Il a été la première cible des émeutiers à chaque affrontement. Les nombreuses opérations de restauration entreprises par le propriétaire n'ont servi à rien devant la persistance de l'instabilité dans la région.
La station d'essence située au carrefour n'a plus ouvert depuis qu'elle a été pillée par les jeunes en colère. «Nous sommes obligés d'aller dans une autre station située à 3 km de la commune pour nous approvisionner en essence, en gaz et autres produits. Notre station n'est plus opérationnelle», a indiqué un autre habitant.
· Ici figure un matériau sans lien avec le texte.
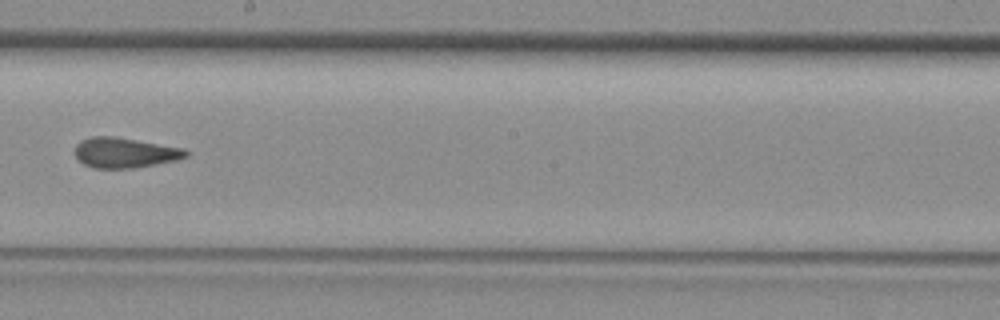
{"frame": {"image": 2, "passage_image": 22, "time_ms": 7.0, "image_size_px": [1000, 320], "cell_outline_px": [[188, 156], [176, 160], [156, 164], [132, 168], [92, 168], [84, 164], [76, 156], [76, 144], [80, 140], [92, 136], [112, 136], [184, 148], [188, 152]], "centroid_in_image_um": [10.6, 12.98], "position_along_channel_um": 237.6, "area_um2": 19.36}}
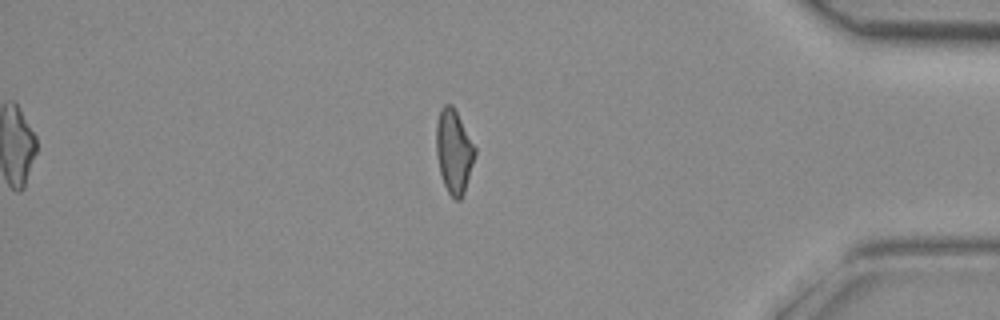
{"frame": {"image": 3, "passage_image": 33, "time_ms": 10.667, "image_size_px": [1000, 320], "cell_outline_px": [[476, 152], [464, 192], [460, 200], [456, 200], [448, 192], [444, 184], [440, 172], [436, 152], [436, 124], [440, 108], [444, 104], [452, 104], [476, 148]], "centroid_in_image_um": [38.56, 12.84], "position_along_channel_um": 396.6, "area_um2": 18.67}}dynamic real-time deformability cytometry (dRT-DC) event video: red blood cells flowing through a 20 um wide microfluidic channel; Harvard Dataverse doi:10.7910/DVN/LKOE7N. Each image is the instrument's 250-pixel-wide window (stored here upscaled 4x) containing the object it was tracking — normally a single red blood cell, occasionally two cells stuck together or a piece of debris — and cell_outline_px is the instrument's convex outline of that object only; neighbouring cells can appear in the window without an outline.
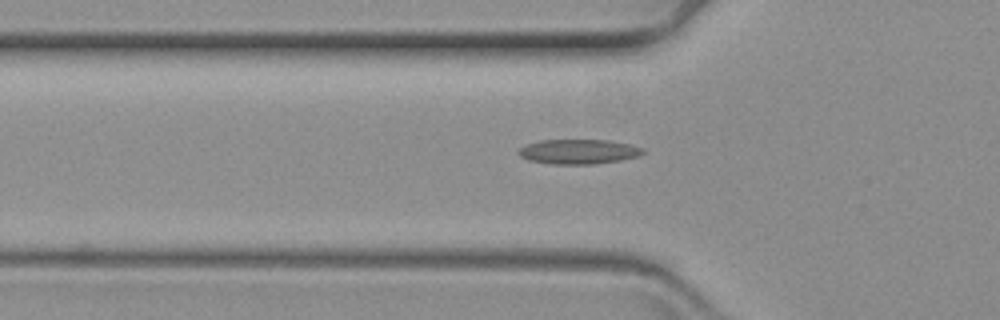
{"species": "common noctule bat (a hibernating species)", "species_latin": "Nyctalus noctula", "temperature_condition": "warm", "stored_images_in_passage": 56, "camera_frame_rate_fps": 3000, "um_per_image_px": 0.085, "animal": {"sex": "female", "body_mass_g": 19.3, "forearm_length_mm": 54.1}, "frame": {"image": 1, "passage_image": 21, "time_ms": 6.667, "image_size_px": [1000, 320], "cell_outline_px": [[644, 152], [640, 156], [620, 160], [592, 164], [552, 164], [528, 160], [520, 156], [516, 152], [524, 144], [540, 140], [608, 140], [628, 144], [644, 148]], "centroid_in_image_um": [49.14, 12.88], "position_along_channel_um": 76.7, "area_um2": 17.98}}
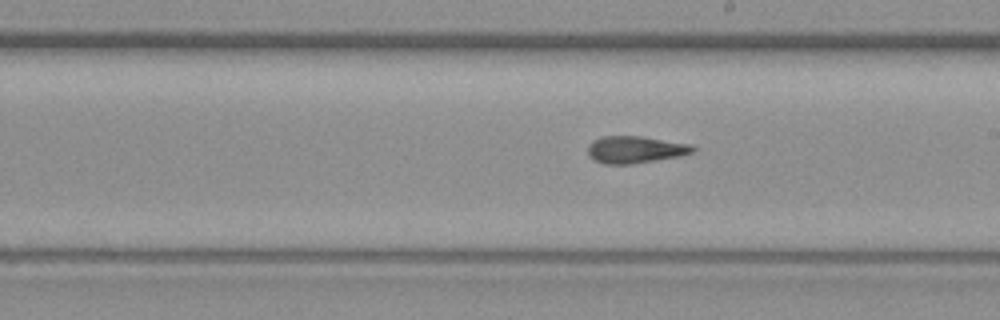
{"frame": {"image": 2, "passage_image": 35, "time_ms": 11.333, "image_size_px": [1000, 320], "cell_outline_px": [[696, 148], [692, 152], [680, 156], [632, 164], [604, 164], [588, 156], [588, 144], [592, 140], [604, 136], [640, 136], [692, 144]], "centroid_in_image_um": [53.98, 12.71], "position_along_channel_um": 235.0, "area_um2": 16.59}}
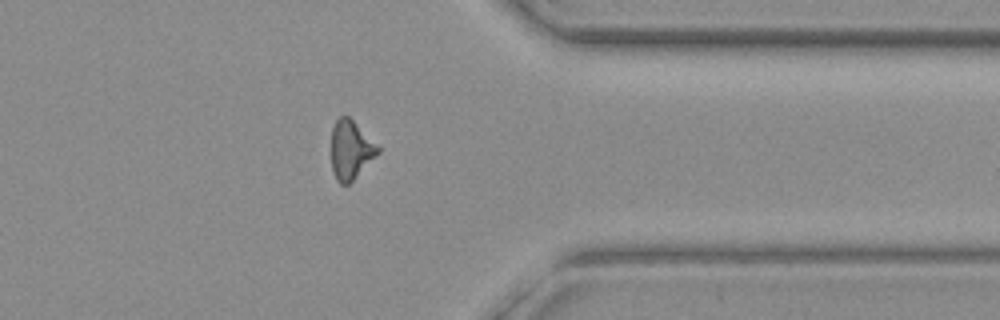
{"frame": {"image": 3, "passage_image": 49, "time_ms": 16.0, "image_size_px": [1000, 320], "cell_outline_px": [[380, 152], [348, 184], [340, 184], [336, 180], [332, 172], [332, 128], [336, 120], [340, 116], [348, 116], [380, 148]], "centroid_in_image_um": [29.79, 12.75], "position_along_channel_um": 381.6, "area_um2": 15.61}}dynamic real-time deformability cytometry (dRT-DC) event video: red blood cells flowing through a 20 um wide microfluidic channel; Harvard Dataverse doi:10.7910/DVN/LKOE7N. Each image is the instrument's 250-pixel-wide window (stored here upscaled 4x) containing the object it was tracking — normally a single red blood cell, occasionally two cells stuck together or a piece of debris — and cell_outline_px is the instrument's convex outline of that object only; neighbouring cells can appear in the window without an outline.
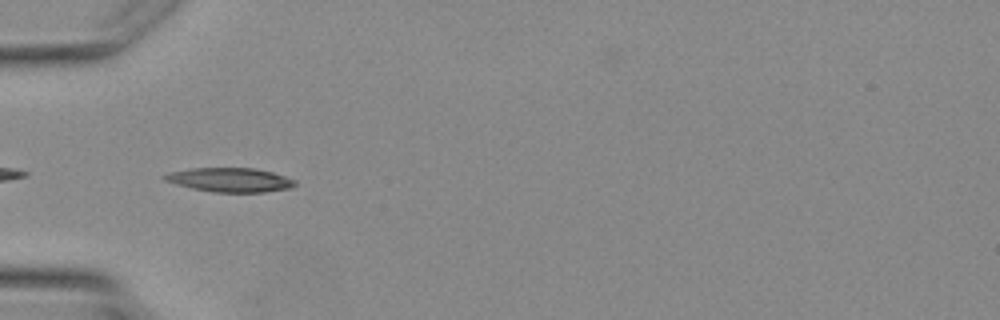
{"species": "Egyptian fruit bat (a non-hibernating species)", "species_latin": "Rousettus aegyptiacus", "temperature_condition": "warm", "stored_images_in_passage": 2, "camera_frame_rate_fps": 3000, "um_per_image_px": 0.085, "animal": {"sex": "female"}, "frame": {"image": 1, "passage_image": 2, "time_ms": 1.333, "image_size_px": [1000, 320], "cell_outline_px": [[296, 184], [292, 188], [264, 192], [212, 192], [192, 188], [176, 184], [164, 180], [160, 176], [168, 172], [192, 168], [252, 168], [272, 172], [296, 180]], "centroid_in_image_um": [19.53, 15.29], "position_along_channel_um": 65.5, "area_um2": 18.38}}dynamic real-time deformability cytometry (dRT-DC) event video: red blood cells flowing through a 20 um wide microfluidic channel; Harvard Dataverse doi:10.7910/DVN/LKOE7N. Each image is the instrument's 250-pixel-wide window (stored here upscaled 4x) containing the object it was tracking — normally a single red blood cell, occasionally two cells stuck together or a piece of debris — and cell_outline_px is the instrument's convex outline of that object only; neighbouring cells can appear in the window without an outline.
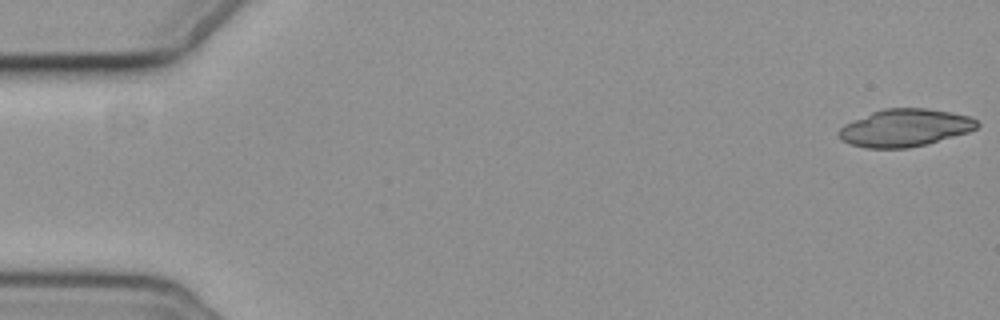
{"species": "common noctule bat (a hibernating species)", "species_latin": "Nyctalus noctula", "temperature_condition": "cold", "stored_images_in_passage": 3, "camera_frame_rate_fps": 3000, "um_per_image_px": 0.085, "animal": {"sex": "female", "body_mass_g": 19.3, "forearm_length_mm": 54.1}, "frame": {"image": 1, "passage_image": 1, "time_ms": 0.0, "image_size_px": [1000, 320], "cell_outline_px": [[980, 124], [976, 128], [968, 132], [928, 144], [908, 148], [864, 148], [848, 144], [840, 140], [836, 132], [844, 124], [872, 112], [884, 108], [924, 108], [972, 116]], "centroid_in_image_um": [76.88, 10.88], "position_along_channel_um": 8.1, "area_um2": 30.4}}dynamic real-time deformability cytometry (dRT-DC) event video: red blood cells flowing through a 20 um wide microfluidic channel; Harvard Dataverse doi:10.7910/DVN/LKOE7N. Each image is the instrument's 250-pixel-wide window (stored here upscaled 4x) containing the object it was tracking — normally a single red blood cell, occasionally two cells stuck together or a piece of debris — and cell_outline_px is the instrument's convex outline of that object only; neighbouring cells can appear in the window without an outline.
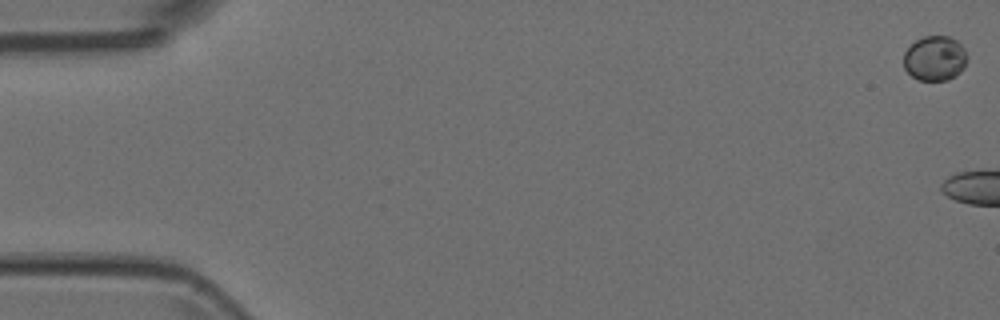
{"species": "Egyptian fruit bat (a non-hibernating species)", "species_latin": "Rousettus aegyptiacus", "temperature_condition": "room temperature", "stored_images_in_passage": 5, "camera_frame_rate_fps": 3000, "um_per_image_px": 0.085, "animal": {"sex": "female"}, "frame": {"image": 1, "passage_image": 1, "time_ms": 0.0, "image_size_px": [1000, 320], "cell_outline_px": [[968, 56], [964, 68], [956, 76], [948, 80], [920, 80], [912, 76], [904, 68], [904, 52], [916, 40], [924, 36], [948, 36], [956, 40], [964, 48]], "centroid_in_image_um": [79.48, 4.96], "position_along_channel_um": 5.5, "area_um2": 16.65}}
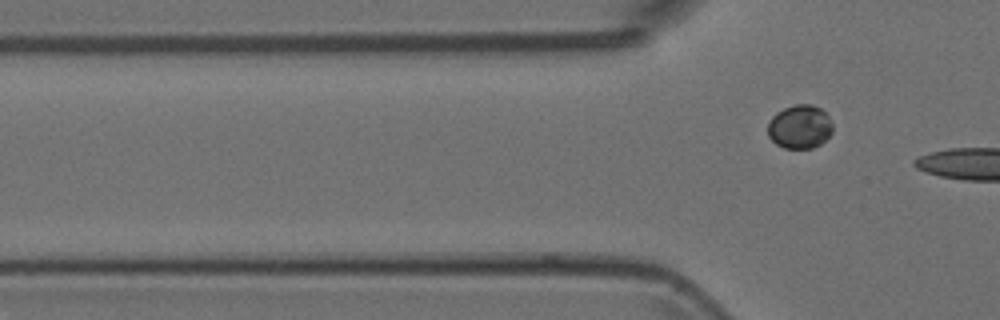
{"frame": {"image": 2, "passage_image": 5, "time_ms": 1.333, "image_size_px": [1000, 320], "cell_outline_px": [[832, 132], [820, 144], [812, 148], [784, 148], [776, 144], [768, 136], [768, 124], [772, 116], [776, 112], [784, 108], [796, 104], [812, 104], [820, 108], [828, 116], [832, 124]], "centroid_in_image_um": [67.97, 10.77], "position_along_channel_um": 57.8, "area_um2": 16.47}}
Les quelques personnes rencontrées au centre-ville sont soumises à un ordre établi par les deux communautés : personne n'est autorisé à circuler en dehors du territoire de sa communauté, pour éviter de s'exposer à un violent rappel à l'ordre de la part des membres de la communauté ennemie. Berriane ne compte que 35 000 habitants qui ont cohabité en paix pendant plusieurs décennies.
Tout le monde se connaît, ce qui permet de repérer facilement le contrevenant à l'ordre établi : chacun chez soi souspeine d'un violent rappel à l'ordre. Un étranger à Berriane circule beaucoup plus facilement que les enfants de cette ville, divisée en deux parties, où les limites sont tracées par la route nationale n°1.
Une année, et après…
La population de Berriane est acculée dans une véritable impasse après plus d'une année de violence et d'instabilité. Les conséquences sont très lourdes. Les premiers touchés sont les enfants dont la scolarité a été gravement perturbée : les interruptions répétitives des cours ont souvent été suivies par un changement d'établissement scolaire et bien sûr d'enseignants. «Nos enfants ont souffert.
Ils ont changé de classe par trois fois depuis le début l'année dernière. Ils sont complètement déséquilibrés et assimilent difficilement les leçons», dira une maman. Même leurs relations avec leurs camarades ont suivi le cours des évènements.
«Les établissements scolaires se sont transformés en lieux d'affrontement.
Les élèves des deux communautés refusent de se côtoyer, échangent des hostilités en rapportant tout ce qui se raconte dans la rue. Les enseignants se sont transformés en gendarmes.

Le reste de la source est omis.